- Task item
Please restate, word for word, the lines below that begin at the one with "51: (472, 248, 1.38)" and end at the one with "62: (6, 219, 1.47)". Leave out all other lines.

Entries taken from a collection
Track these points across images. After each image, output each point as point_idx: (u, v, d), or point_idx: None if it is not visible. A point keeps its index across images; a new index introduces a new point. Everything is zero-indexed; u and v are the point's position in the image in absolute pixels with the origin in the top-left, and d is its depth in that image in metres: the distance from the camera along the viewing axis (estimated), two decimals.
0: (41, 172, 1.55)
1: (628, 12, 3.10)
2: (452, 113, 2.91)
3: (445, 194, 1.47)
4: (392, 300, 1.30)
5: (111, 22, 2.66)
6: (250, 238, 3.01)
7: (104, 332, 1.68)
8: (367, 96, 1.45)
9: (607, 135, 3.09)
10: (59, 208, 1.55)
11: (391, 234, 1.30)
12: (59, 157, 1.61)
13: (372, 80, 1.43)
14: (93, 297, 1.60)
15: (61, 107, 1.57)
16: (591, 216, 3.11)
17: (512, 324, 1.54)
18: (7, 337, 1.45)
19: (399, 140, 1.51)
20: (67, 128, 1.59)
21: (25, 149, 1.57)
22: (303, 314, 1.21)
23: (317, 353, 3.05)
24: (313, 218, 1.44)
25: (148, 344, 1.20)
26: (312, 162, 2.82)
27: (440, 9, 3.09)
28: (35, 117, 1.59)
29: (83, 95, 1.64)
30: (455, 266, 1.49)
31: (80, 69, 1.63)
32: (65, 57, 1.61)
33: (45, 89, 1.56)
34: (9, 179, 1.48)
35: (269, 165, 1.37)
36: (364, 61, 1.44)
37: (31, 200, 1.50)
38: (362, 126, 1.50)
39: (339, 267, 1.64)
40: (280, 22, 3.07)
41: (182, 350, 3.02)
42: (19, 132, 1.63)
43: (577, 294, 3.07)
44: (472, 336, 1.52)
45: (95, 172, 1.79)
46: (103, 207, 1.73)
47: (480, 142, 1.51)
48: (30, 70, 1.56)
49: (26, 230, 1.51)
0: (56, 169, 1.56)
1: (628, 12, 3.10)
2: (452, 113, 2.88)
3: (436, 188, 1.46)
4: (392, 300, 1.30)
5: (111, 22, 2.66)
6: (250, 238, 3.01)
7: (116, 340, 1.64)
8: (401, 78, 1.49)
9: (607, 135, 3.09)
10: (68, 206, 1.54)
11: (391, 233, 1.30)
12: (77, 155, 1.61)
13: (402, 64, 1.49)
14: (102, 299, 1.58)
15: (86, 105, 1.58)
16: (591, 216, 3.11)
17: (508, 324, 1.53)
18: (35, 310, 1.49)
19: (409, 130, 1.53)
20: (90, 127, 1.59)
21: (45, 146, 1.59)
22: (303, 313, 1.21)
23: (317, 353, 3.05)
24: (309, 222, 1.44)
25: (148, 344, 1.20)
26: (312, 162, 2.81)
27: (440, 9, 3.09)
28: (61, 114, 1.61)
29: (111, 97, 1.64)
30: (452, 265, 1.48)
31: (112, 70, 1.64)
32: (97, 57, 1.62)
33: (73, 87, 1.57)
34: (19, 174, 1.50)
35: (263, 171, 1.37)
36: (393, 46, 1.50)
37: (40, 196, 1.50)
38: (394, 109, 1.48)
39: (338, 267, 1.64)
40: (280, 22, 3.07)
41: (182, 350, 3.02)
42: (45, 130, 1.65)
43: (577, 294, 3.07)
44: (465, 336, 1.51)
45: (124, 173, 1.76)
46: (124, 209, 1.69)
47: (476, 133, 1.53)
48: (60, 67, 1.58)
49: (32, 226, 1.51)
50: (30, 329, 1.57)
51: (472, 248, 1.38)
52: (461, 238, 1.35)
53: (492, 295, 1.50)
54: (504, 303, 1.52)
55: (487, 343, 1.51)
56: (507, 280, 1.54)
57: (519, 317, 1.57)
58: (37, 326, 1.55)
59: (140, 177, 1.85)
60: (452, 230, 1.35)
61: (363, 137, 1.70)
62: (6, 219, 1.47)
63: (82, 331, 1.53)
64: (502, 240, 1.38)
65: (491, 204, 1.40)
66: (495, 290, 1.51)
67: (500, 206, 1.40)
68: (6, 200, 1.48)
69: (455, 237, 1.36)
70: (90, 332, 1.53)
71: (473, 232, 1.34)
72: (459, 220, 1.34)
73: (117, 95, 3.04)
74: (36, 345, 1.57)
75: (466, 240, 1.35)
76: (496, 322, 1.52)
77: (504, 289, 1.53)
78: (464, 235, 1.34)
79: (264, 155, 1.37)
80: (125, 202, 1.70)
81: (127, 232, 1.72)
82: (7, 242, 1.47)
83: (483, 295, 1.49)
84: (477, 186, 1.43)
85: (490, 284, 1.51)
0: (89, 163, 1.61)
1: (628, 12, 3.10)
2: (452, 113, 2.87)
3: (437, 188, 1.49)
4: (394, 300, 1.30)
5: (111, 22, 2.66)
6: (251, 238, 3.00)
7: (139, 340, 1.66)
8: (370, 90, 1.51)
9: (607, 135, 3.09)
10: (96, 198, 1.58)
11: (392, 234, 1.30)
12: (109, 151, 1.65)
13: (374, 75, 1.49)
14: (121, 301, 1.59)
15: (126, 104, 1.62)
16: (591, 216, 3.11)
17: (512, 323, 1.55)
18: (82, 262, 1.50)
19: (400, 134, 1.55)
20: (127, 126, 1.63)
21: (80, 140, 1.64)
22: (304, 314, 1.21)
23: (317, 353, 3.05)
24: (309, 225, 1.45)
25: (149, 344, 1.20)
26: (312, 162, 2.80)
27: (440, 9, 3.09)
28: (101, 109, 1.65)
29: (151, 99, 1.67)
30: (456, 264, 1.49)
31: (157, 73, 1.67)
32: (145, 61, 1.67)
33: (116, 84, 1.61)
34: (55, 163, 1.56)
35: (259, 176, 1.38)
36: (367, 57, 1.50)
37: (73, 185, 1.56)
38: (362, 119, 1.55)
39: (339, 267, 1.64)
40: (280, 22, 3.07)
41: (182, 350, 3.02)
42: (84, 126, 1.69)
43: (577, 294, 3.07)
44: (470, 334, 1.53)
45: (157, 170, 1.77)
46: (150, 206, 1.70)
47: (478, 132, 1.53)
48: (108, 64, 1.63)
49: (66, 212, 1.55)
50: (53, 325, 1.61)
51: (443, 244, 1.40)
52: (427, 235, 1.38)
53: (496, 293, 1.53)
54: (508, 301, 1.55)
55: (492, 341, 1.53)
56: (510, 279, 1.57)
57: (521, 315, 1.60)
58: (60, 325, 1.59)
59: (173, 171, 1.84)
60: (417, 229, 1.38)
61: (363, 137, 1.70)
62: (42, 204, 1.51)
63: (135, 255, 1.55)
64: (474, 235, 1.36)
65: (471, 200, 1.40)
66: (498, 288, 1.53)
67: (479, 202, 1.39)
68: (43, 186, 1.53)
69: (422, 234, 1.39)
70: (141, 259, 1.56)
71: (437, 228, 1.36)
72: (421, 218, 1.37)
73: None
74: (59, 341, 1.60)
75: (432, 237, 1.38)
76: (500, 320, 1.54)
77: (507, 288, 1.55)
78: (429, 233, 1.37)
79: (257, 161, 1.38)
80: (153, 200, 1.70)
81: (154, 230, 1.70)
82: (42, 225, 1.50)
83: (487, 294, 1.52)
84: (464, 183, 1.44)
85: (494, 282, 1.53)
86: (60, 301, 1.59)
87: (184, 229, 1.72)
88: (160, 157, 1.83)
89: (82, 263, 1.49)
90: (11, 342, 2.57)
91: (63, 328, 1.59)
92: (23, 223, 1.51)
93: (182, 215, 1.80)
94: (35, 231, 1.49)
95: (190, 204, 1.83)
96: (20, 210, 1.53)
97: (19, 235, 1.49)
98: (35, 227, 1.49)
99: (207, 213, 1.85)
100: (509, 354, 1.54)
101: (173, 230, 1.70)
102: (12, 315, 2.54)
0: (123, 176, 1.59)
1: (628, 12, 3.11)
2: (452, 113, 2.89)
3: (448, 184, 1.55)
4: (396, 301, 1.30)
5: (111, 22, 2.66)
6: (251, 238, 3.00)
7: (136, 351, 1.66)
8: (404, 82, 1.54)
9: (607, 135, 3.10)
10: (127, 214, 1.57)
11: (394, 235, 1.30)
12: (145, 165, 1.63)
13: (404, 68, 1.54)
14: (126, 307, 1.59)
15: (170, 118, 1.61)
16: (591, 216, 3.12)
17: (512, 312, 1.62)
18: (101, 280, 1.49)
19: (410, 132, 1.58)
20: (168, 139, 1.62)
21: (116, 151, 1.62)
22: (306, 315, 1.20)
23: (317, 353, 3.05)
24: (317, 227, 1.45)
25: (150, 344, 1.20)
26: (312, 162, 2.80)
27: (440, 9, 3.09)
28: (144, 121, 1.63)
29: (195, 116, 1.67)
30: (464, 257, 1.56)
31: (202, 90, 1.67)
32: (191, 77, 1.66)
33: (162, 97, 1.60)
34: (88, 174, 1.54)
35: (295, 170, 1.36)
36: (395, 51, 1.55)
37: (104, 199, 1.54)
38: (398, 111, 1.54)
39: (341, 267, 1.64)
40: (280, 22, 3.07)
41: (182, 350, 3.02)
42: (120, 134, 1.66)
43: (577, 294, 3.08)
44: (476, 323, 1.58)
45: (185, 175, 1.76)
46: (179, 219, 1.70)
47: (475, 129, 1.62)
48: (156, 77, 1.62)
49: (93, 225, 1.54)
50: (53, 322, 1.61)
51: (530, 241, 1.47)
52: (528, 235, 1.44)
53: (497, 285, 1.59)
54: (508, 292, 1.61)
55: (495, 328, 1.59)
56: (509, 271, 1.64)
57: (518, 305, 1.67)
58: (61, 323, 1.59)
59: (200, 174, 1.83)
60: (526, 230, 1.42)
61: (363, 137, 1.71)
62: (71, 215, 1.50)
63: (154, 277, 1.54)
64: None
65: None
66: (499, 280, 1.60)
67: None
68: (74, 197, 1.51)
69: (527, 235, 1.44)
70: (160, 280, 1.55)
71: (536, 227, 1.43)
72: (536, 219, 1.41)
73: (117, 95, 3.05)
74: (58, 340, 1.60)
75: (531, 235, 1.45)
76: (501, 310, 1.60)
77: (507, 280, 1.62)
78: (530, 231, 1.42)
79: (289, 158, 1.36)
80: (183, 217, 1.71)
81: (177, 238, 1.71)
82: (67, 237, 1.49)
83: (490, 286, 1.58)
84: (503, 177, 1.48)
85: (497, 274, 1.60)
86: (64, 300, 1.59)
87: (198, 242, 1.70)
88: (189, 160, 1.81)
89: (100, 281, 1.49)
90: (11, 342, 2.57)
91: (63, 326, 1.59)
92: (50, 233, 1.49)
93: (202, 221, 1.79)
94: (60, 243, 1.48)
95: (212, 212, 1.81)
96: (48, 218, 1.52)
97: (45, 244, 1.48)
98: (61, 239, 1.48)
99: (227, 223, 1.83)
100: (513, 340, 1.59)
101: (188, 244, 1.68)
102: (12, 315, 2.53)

---

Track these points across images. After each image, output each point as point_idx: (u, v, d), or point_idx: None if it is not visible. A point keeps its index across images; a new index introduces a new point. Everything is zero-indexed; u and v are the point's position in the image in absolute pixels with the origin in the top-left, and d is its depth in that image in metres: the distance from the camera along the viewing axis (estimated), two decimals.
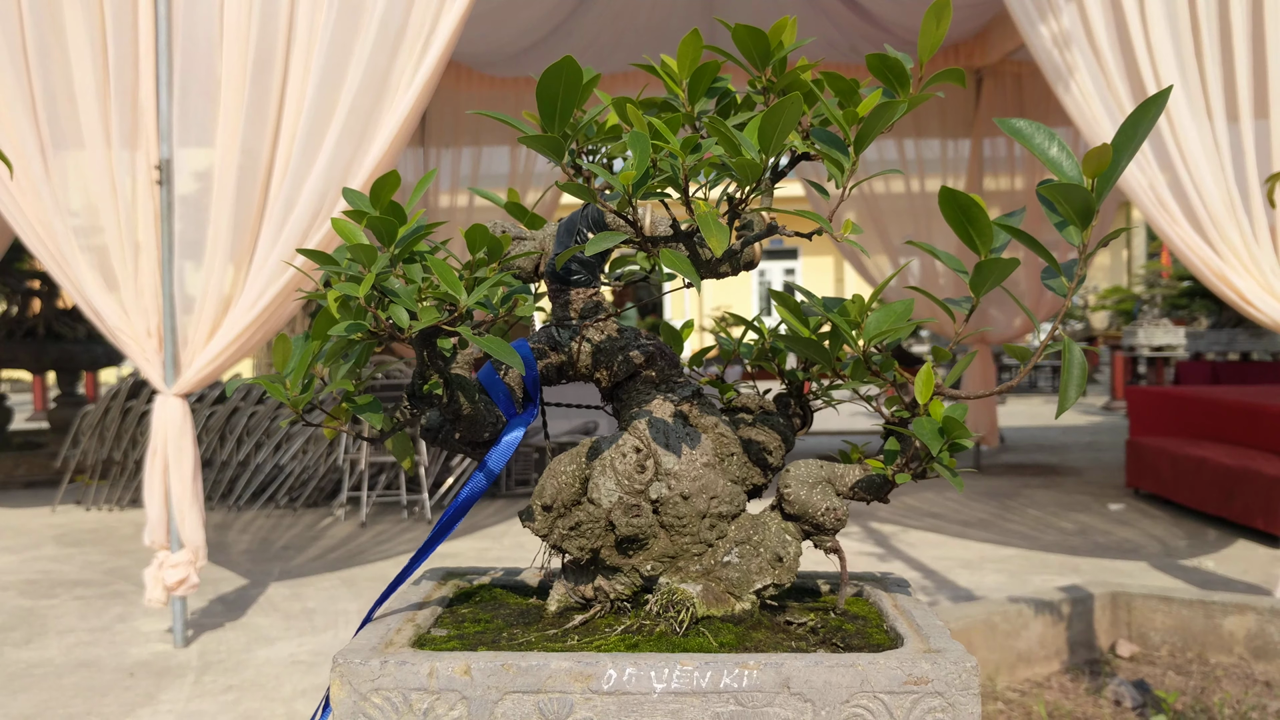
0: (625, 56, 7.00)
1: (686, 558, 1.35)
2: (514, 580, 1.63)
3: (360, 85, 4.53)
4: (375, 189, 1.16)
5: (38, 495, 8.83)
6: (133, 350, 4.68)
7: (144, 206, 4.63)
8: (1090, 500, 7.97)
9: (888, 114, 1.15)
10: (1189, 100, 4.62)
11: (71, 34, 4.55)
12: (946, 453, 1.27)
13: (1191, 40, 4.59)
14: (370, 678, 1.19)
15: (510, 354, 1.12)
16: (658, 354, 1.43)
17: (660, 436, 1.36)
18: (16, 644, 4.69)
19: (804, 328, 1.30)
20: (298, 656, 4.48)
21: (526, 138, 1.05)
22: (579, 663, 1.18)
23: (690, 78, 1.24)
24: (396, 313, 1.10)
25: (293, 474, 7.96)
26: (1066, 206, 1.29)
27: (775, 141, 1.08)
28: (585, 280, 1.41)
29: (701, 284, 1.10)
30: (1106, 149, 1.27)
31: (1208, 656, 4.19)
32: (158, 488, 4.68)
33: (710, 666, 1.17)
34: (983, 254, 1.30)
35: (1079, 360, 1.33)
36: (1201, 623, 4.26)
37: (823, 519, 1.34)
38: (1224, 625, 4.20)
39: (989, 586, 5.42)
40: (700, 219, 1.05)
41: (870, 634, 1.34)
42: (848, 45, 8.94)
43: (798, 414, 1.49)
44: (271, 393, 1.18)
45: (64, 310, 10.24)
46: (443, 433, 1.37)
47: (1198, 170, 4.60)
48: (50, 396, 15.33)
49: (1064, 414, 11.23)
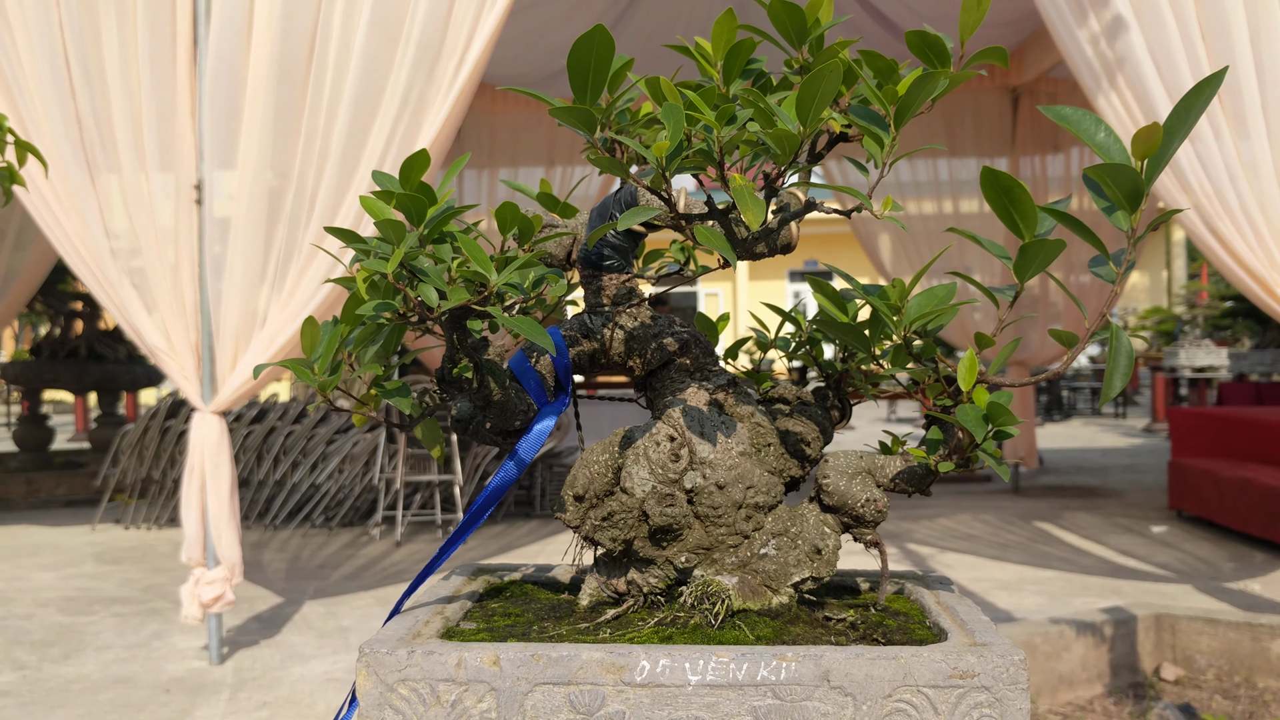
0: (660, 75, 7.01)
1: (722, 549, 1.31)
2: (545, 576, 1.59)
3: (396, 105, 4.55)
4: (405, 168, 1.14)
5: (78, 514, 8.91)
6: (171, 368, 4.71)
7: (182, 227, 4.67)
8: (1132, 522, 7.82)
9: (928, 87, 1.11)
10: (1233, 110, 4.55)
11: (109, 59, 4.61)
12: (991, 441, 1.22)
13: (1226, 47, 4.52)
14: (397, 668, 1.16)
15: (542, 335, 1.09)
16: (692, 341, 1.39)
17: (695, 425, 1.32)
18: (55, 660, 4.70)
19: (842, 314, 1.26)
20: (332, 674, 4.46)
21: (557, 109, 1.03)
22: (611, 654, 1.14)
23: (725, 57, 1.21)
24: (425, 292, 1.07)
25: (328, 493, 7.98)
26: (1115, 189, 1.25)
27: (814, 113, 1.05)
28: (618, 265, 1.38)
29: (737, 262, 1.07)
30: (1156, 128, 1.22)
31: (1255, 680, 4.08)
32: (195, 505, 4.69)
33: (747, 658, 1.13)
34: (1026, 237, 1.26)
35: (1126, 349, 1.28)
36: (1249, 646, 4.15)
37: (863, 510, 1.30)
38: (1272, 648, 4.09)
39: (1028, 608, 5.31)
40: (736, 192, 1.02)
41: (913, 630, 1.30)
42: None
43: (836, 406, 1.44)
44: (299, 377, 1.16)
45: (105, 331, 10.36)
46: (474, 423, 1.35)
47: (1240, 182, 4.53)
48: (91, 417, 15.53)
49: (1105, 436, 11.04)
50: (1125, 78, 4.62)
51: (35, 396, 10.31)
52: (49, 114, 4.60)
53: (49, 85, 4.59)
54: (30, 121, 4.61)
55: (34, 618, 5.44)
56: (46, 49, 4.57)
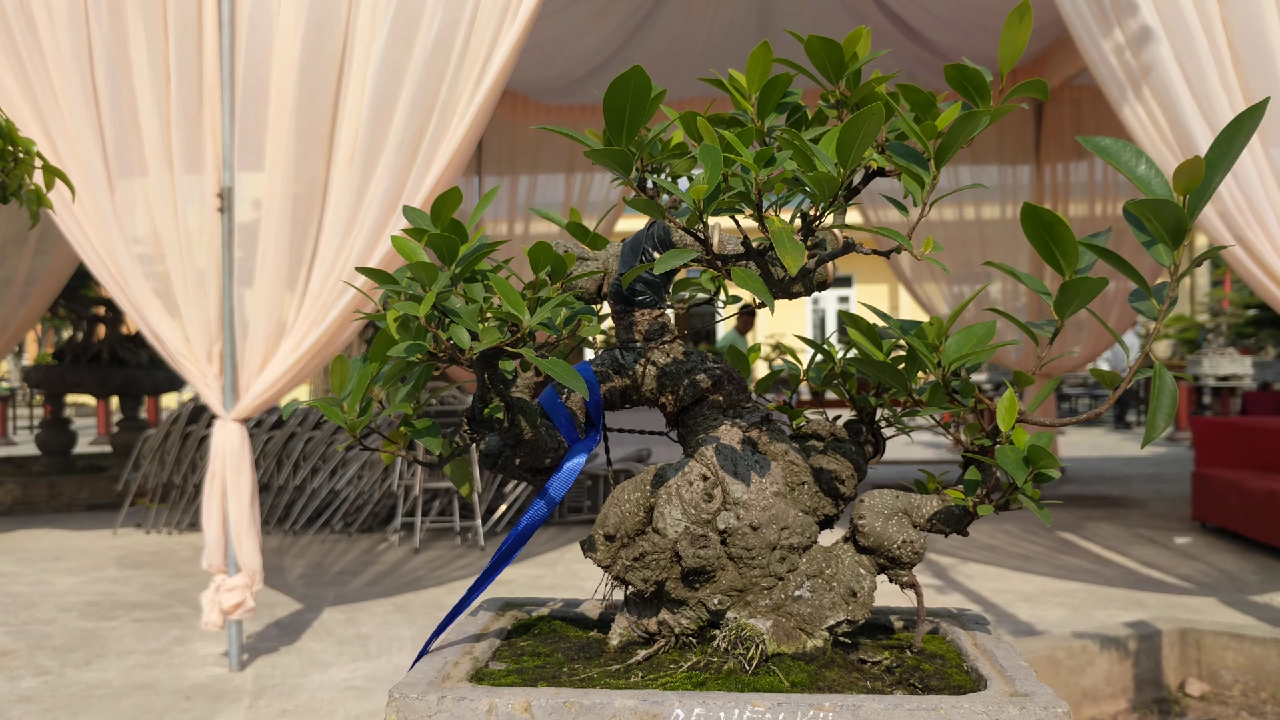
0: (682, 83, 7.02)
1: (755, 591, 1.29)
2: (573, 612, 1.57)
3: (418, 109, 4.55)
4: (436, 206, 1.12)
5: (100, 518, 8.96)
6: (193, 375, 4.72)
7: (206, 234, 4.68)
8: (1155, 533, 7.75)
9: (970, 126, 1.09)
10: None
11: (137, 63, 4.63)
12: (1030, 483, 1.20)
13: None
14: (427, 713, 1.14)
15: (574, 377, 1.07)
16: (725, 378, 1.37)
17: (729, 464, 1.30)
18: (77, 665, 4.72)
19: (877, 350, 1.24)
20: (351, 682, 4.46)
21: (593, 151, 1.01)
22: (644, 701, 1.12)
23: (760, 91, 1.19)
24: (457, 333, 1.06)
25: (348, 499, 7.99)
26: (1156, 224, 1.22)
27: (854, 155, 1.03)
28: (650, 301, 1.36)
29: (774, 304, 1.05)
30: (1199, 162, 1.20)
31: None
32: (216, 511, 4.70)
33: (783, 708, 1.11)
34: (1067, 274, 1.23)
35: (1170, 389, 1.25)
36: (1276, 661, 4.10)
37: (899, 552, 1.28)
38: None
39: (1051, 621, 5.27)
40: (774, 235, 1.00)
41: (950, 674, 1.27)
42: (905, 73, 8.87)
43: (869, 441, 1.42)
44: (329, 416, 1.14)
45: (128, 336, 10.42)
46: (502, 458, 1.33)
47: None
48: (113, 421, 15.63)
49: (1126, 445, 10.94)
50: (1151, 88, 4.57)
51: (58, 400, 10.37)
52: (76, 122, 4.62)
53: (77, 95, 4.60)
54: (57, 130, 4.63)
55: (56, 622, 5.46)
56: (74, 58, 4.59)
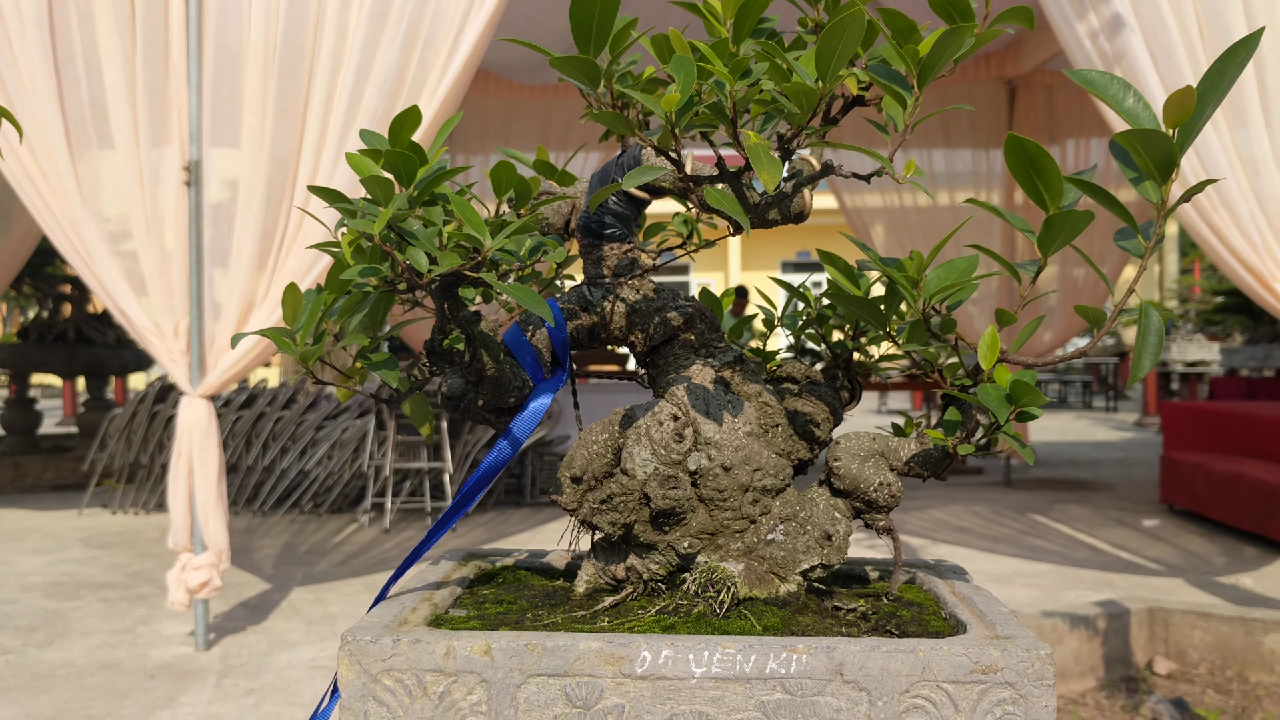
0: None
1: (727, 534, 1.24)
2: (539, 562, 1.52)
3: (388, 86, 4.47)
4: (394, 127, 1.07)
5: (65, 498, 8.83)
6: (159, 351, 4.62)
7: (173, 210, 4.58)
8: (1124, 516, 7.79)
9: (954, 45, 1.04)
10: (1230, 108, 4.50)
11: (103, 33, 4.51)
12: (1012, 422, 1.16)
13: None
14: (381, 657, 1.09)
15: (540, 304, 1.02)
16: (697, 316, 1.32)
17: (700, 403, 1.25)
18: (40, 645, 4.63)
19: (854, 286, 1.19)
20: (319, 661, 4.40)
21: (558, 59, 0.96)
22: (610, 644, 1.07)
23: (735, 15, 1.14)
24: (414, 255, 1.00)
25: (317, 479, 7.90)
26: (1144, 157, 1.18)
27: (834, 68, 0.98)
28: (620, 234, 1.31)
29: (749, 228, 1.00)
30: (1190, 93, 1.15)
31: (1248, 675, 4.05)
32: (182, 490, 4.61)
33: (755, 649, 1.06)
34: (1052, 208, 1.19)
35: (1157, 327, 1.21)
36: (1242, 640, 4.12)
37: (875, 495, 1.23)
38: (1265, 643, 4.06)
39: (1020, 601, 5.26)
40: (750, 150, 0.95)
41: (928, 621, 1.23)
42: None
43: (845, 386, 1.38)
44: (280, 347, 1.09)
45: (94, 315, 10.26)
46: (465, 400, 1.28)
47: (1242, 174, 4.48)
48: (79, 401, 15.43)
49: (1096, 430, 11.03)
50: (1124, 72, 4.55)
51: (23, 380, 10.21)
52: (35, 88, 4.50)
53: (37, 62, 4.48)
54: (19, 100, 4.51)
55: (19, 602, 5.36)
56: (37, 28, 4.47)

- Exercise result
51: (472, 248, 1.38)
52: (461, 238, 1.35)
53: (492, 295, 1.50)
54: (504, 303, 1.52)
55: (487, 343, 1.51)
56: (507, 280, 1.54)
57: (519, 317, 1.57)
58: (37, 326, 1.55)
59: (140, 177, 1.85)
60: (452, 230, 1.35)
61: (363, 137, 1.70)
62: (6, 219, 1.47)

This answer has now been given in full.